For a Next.js dashboard backed by Snowflake, the path from warehouse to browser is familiar: a Python service runs the SQL, serializes the result to JSON, and the dashboard fetches it. Most panels render fast enough that the transport never feels like the bottleneck. But two questions had been nagging at me:
- How much does moving from JSON to Arrow Flight over gRPC save?
- Does rewriting the server in Go on top of ADBC give a meaningful jump beyond Python Flight, or is Python Flight already close to the ceiling?
I built three transport variants, ran them through the same Next.js SSR layer against the same Snowflake warehouse, and measured them across five row counts and two query shapes. This post is what came out.
The Three Variants
I refer to them as Variant 1, 2, and 3 throughout. All three serve the same SQL queries. Only the transport changes.

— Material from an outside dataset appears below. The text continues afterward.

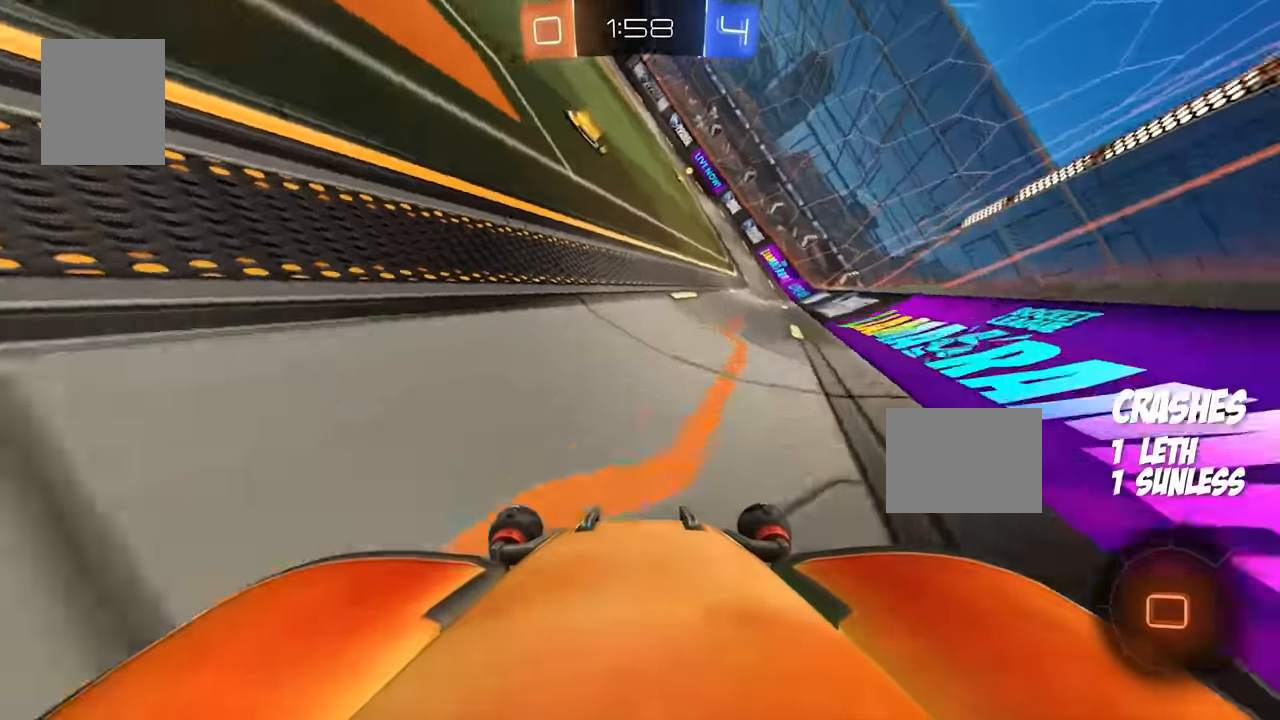
{"buttons": ["R2"], "events": [[334, "Y", "down"], [384, "Y", "up"]]}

Variant 1: Python + JSON over HTTP
The control. A FastAPI server runs the query through SQLAlchemy, builds a list of
dicts, and returns json.dumps.
@app.post("/query")
async def query(body: dict):
sql = body["sql"]
params = body.get("params", {})
session = get_bench_session()
try:
result = session.execute(text(sql), params)
columns = list(result.keys())
rows = [dict(zip(columns, row)) for row in result.fetchall()]
finally:
session.close()
payload = json.dumps({"data": rows}, default=str).encode()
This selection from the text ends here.